I looked. I found safety pins, a tissue, and a dinner mint. “No quarters,” I said.

She slowed and peered at the tollbooth. “Do me a favor,” she said. “Check and see if you find any under the seats.”

I climbed past my sister. Her head was on her shoulder, and she had thrush-blobs at the edges of her mouth. I pushed my belly to the hump, and reached into the dark space above each mat. Eventually, I touched a cracker with a soft mauled edge.

“It's okay,” my mother said. “It's all right. Come up.”

We'd pulled into the toll. My mother looked through the purse herself. Then she told the woman in the booth that she was out of money. That she was sorry, but she could pay the woman on her way back.

“I'm sorry, too,” the woman said. “But you can't do that.”

The woman was older—sixty, perhaps—her hair gray and short. Above the trim of her parka, her large face was grim, or maybe just red from the cold.
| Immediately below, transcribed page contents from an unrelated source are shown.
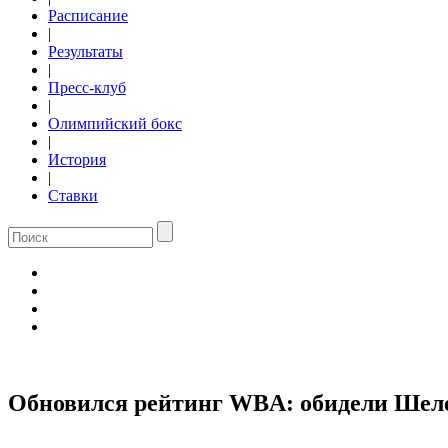
Расписание
|
Результаты
|
Пресс-клуб
|
Олимпийский бокс
|
История
|
Ставки
Обновился рейтинг WBA: обидели Шел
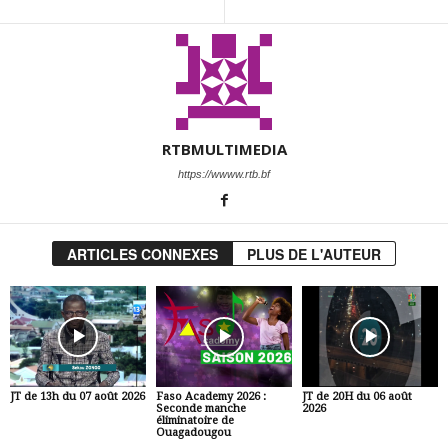
RTBMULTIMEDIA
https://wwww.rtb.bf
ARTICLES CONNEXES
PLUS DE L'AUTEUR
JT de 13h du 07 août 2026
Faso Academy 2026 :
JT de 20H du 06 août
Seconde manche
2026
éliminatoire de
Ouagadougou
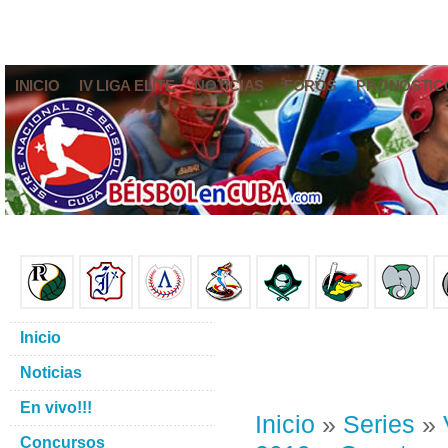
INICIO
IV LIGA ELITE
NOTICIAS
FOROS
PRONÓSTIC
Inicio
Noticias
En vivo!!!
Inicio
»
Series
»
Concursos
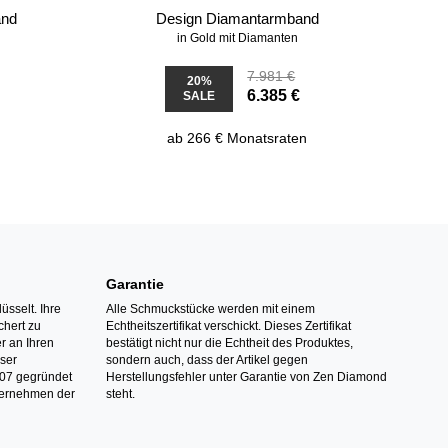
and
Design Diamantarmband
in Gold mit Diamanten
7.981 €
20%
6.385 €
SALE
ab 266 € Monatsraten
Garantie
üsselt. Ihre
Alle Schmuckstücke werden mit einem
hert zu
Echtheitszertifikat verschickt. Dieses Zertifikat
r an Ihren
bestätigt nicht nur die Echtheit des Produktes,
nser
sondern auch, dass der Artikel gegen
07 gegründet
Herstellungsfehler unter Garantie von Zen Diamond
ternehmen der
steht.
My mother took a picture from her wallet and handed it up. “I'm going to see my husband,” she said. “This is him. He's at the base down the road. I can get cash from him as soon as I get there, and I'll come right back.” She hesitated. “You can keep the I.D. if you need something to hold,” she said.

The woman pointed toward the empty lot to the right of the tolls.
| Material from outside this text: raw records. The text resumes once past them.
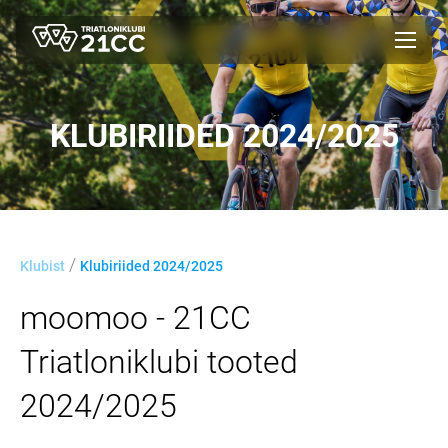
KLUBIRIIDED 2024/2025
/
Klubist
Klubiriided 2024/2025
moomoo - 21CC
Triatloniklubi tooted
2024/2025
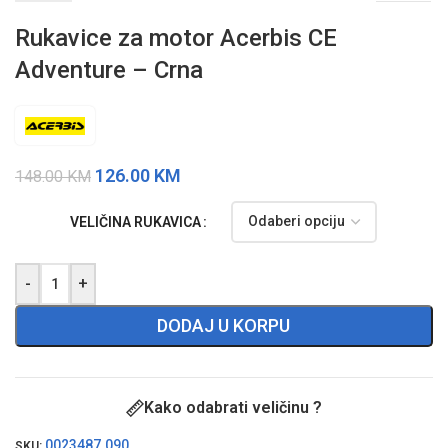
Rukavice za motor Acerbis CE
Adventure – Crna
126.00
KM
148.00
KM
VELIČINA RUKAVICA
-
+
DODAJ U KORPU
Kako odabrati veličinu ?
0023487.090
SKU:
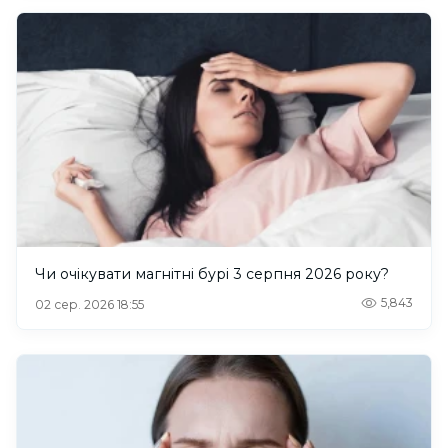
Чи очікувати магнітні бурі 3 серпня 2026 року?
5,843
02 сер. 2026 18:55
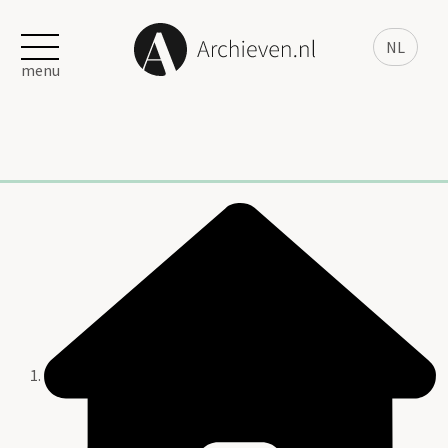
NL
menu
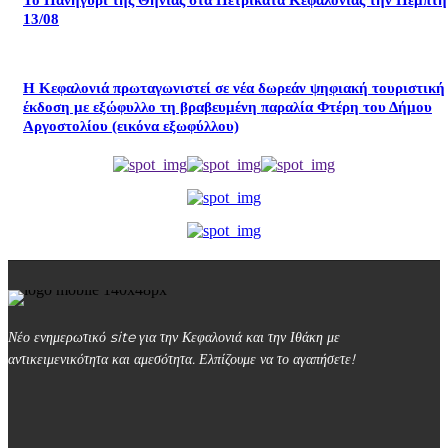
Το Πανηγύρι της Θηνιάς στα Πετρικάτα Κεφαλονιάς την Πέμπτη
13/08
Η Κεφαλονιά πρωταγωνιστεί σε νέα δωρεάν ψηφιακή τουριστική
έκδοση με εξώφυλλο τη βραβευμένη παραλία Φτέρη του Δήμου
Αργοστολίου (εικόνα εξωφύλλου)
Νέο ενημερωτικό site για την Κεφαλονιά και την Ιθάκη με
αντικειμενικότητα και αμεσότητα. Ελπίζουμε να το αγαπήσετε!
kefalonialife24@gmail.com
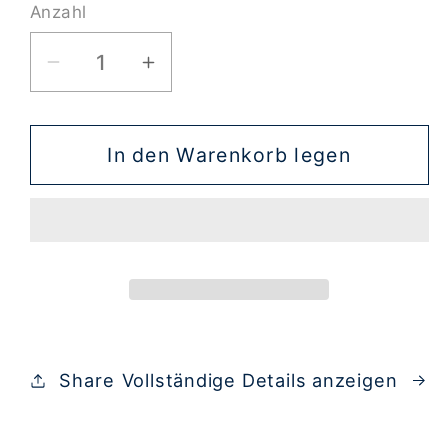
Anzahl
Verringere
Erhöhe
die
die
Menge
Menge
für
für
In den Warenkorb legen
Kampa-
Kampa-
Set
Set
1
1
Share
Vollständige Details anzeigen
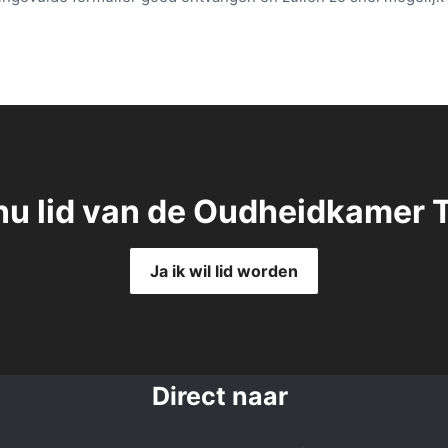
nu lid van de Oudheidkamer 
Ja ik wil lid worden
Direct naar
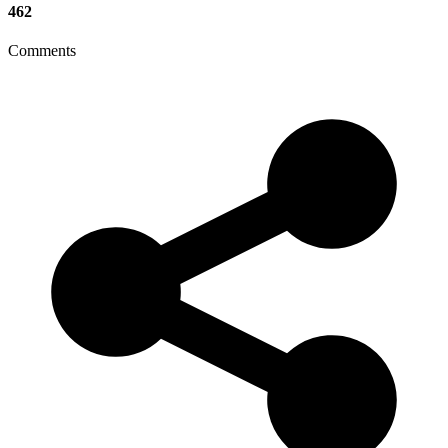
462
Comments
My mother pleaded with the woman, to the extent that she was capable of it, saying we were an hour from home, the roads were bad, she couldn't turn around now, had two kids in tow—but her pleading, more insistent than humble, just made the woman mad. The woman said that if my mother did not pull over she would sound an alarm.
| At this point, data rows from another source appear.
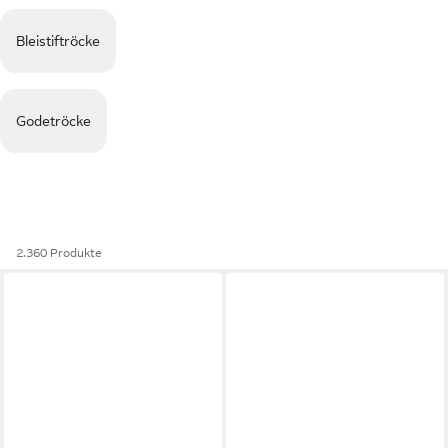
Bleistiftröcke
Godetröcke
2.360 Produkte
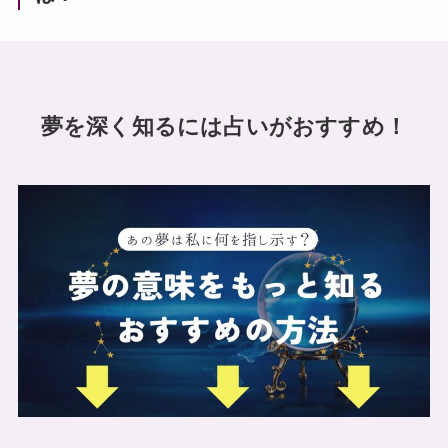
夢を深く知るには占いがおすすめ！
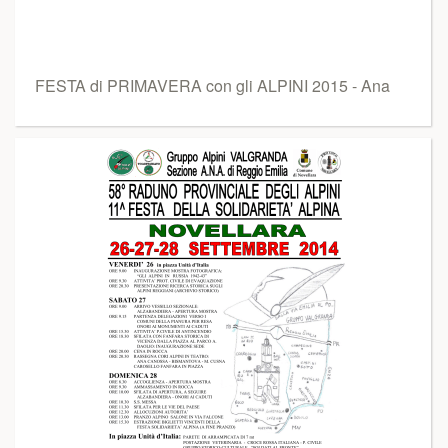
FESTA di PRIMAVERA con gli ALPINI 2015 - Ana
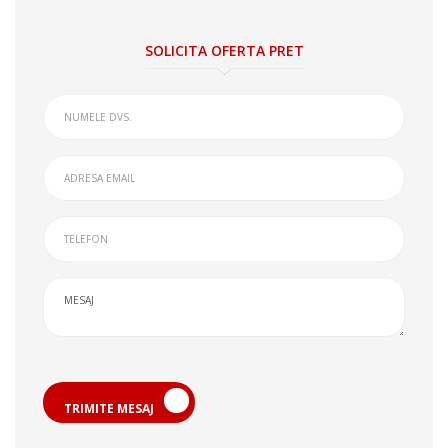
SOLICITA OFERTA PRET
TRIMITE MESAJ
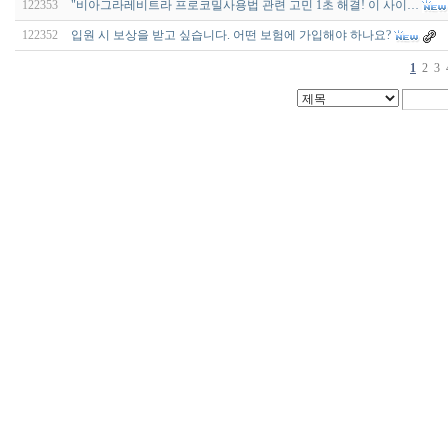
122353
"비아그라레비트라 프로코밀사용법 관련 고민 1초 해결! 이 사이…
122352
입원 시 보상을 받고 싶습니다. 어떤 보험에 가입해야 하나요?
1
2
3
My mother looked down at her lap. Her lips pressed together; she seemed nonplussed. She reached into her purse, unzipped a small pocket, and removed the old coin.

“Here,” she said. “It's the same as a dollar.”

The woman stuck out her arm, took it, and grunted.

For the rest of the ride, my mother did not speak, and when we arrived at the bunker we did not go in. Instead, we stood outside the fence. I was cold, and I could see Derek, the chief guard inside the gate, waiting to check me. I mentioned this.

“You don't need to be checked,” my mother said.

“Yes, I do,” I said. “I need to be checked.”

Derek smiled at me. His smile said, We have serious business to do. I know we might not be able to do it now. But later, I will check you.